When Jatavis is on the field, I’ll be watching to see how quickly he’s processing information, whether or not he second-guesses his reads, and how he’s finishing when he has a chance to make plays. When Kyzir is on the field, I’ll be curious to see whether or not the speed with which he’s played in practice translates to game action, how he matches up with backs and tight ends in coverage, and how his teammates respond to the big hits he’s sure to make.

The Safeties

The Players: Derwin James, Jahleel Addae, Rayshawn Jenkins, Desmond King, Adrian Phillips, Jaylen Watkins

The Chargers have been rotating several players at both safety positions in practice and, not surprisingly, all of those moving parts have led to some breakdowns in the back end of the defense. With Derwin James, Jahleel Addae, Rayshawn Jenkins, Desmond King, Adrian Phillips and Jaylen Watkins all likely to see time at one or both safety spots throughout the game, it wouldn’t be unreasonable to expect more breakdowns in Arizona.

First and foremost, I’d really like to discover that the talk of Jahleel Addae at free safety is just that – talk – and the team will allow him to focus on building on the year he had at strong safety in 2017. Second, I’m curious to see how the secondary communicates with so many guys rotating through the safety positions. An finally, I’d like to see Rayshawn Jenkins grab the free safety job by the throat so Desmond King can focus on his role as the slot corner.

Special Teams/The UDFA’s

The Players: Ben Johnson, D’Juan Hines, Tony Brown

In my estimation, Ben Johnson, D’Juan Hines and Tony Brown are three of the four most likely members of this year’s undrafted free agent class to make the final 53-man roster (Steven Richardson being the fourth) and, if they’re going to make good on that assessment, it will have as much to do with their special teams contributions as the value they provide on offense or defense. It’s no coincidence that Johnson and Brown, in particular, were core contributors on special teams in college and have the potential to make an immediate impact in the third phase of the game.

I’ll keep this simple – based on their college pedigrees and early feedback from their coaches, I fully expect all three of these players to show up repeatedly covering kicks and punts in Arizona.
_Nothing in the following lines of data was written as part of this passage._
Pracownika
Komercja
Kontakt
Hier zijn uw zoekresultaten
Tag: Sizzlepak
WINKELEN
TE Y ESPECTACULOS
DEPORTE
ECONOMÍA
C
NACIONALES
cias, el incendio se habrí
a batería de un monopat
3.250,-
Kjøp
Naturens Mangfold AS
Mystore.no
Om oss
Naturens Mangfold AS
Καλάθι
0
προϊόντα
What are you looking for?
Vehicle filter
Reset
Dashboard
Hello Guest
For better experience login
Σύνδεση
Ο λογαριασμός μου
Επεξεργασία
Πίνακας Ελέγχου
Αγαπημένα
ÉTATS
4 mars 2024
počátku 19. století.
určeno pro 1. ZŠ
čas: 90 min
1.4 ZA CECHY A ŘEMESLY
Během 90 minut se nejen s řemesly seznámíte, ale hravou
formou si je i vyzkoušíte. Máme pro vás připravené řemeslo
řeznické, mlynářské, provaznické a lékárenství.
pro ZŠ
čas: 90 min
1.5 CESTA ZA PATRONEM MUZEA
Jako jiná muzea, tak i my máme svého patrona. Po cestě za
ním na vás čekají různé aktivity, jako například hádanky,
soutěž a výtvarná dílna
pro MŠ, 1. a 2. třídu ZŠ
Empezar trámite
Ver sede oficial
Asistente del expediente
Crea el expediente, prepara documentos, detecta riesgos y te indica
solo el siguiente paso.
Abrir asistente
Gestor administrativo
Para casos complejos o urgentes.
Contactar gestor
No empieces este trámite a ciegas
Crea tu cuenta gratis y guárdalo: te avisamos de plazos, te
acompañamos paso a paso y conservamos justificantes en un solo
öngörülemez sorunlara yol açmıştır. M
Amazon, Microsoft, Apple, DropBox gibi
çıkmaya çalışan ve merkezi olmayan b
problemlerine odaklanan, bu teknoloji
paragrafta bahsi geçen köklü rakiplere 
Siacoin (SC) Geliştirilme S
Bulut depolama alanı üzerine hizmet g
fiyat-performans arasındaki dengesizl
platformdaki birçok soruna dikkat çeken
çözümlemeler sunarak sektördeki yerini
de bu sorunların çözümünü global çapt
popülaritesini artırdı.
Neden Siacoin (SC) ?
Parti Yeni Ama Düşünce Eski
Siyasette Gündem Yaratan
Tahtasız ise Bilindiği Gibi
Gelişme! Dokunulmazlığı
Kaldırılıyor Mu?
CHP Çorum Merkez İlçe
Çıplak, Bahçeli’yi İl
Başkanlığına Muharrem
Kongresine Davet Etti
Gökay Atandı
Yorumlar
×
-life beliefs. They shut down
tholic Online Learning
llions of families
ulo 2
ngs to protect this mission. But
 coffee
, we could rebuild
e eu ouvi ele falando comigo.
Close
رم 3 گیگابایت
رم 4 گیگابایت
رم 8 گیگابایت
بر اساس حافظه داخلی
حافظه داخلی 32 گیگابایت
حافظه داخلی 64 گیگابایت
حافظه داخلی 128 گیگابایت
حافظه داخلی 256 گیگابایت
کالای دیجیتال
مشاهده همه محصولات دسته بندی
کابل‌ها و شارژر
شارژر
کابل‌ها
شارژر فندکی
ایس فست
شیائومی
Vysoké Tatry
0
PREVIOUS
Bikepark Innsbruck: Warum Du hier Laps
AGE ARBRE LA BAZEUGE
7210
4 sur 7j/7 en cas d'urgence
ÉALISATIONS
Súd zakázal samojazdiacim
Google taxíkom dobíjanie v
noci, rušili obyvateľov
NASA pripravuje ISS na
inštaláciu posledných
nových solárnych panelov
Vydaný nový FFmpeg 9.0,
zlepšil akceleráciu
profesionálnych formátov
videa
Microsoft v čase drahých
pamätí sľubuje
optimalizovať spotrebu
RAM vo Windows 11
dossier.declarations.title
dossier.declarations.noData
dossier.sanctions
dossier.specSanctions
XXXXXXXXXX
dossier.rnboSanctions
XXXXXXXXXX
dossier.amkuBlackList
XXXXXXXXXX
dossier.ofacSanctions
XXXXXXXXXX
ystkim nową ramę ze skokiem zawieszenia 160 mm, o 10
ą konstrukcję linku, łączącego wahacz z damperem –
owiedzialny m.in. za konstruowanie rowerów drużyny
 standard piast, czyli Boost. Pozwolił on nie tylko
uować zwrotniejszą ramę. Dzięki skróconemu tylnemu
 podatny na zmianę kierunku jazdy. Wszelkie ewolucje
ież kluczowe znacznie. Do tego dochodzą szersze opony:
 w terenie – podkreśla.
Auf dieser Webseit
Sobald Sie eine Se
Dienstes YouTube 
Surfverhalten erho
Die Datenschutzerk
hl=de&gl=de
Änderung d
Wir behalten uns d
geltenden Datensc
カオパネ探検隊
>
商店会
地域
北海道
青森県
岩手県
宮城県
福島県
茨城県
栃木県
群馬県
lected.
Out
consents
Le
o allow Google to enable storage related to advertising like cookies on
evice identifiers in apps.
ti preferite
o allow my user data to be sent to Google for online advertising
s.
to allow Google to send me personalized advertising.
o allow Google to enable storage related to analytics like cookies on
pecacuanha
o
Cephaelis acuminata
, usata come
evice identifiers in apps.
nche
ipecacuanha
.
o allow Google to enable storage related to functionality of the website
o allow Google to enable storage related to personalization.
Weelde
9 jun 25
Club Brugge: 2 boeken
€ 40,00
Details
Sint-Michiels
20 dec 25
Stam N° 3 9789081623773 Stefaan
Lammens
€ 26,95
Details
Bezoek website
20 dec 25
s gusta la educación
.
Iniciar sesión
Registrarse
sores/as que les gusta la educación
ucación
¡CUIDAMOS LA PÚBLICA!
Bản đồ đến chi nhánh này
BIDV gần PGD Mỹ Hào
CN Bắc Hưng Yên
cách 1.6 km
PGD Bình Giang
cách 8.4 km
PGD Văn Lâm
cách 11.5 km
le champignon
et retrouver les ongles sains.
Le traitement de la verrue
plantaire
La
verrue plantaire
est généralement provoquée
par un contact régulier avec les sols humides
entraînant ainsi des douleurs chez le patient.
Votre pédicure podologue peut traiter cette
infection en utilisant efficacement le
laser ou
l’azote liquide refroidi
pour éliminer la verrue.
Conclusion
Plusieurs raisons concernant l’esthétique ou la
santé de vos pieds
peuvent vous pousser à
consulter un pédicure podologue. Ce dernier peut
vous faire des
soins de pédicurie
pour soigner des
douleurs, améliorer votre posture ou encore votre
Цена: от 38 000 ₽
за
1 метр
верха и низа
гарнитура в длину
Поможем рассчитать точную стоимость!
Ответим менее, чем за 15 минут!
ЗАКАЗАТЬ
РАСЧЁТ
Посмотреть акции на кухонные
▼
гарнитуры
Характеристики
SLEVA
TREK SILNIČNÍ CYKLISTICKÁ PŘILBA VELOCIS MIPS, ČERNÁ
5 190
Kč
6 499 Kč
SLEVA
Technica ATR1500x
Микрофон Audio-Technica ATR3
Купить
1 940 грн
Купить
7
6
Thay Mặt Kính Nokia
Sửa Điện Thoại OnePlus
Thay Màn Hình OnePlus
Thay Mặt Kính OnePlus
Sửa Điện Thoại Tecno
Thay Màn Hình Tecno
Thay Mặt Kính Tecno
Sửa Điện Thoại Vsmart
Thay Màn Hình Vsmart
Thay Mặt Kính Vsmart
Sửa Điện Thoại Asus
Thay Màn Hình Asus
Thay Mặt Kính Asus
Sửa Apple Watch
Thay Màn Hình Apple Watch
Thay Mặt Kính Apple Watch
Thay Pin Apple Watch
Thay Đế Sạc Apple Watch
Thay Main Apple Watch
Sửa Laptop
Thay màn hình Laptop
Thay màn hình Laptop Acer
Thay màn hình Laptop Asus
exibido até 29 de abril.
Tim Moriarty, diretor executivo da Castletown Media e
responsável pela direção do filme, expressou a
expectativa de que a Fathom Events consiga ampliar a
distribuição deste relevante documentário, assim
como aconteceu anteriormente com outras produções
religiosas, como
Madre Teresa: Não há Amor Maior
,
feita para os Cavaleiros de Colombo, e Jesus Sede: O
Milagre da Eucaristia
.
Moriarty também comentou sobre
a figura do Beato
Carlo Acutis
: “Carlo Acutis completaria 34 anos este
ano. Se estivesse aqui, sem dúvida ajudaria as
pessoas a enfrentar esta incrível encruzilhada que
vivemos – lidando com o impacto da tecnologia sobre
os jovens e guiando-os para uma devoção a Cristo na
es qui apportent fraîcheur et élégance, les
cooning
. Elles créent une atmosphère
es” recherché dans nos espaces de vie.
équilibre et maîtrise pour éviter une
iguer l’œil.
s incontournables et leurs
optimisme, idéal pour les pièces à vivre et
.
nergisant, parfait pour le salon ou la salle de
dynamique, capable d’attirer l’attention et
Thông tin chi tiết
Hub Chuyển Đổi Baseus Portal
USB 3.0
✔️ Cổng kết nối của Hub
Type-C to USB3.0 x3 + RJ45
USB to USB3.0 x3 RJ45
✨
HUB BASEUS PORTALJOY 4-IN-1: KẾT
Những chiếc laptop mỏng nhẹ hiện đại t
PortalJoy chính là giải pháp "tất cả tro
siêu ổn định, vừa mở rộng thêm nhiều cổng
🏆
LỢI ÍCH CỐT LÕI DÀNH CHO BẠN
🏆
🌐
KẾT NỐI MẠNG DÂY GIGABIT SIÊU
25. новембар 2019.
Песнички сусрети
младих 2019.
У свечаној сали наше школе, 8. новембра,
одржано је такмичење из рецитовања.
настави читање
Should they live up to those expectations, all three of them should begin to climb the depth charts at their respective positions. While Brown probably faces the most difficult road to a roster spot of the three considering the talent the Chargers have in the secondary, he might also be the most skilled and the most valuable special teams player of the group – a fact I don’t think will be lost on Anthony Lynn, who happened to earn his living on special teams.

Well, that’s it – that’s what I’ll be watching during the Chargers first preseason game. In terms of position battles, I’ll be watching for someone to separate themselves at backup quarterback, wide receiver, safety and weak side linebacker, while also monitoring the communication in the secondary and the special teams contributions of some of the team’s more promising undrafted free agents.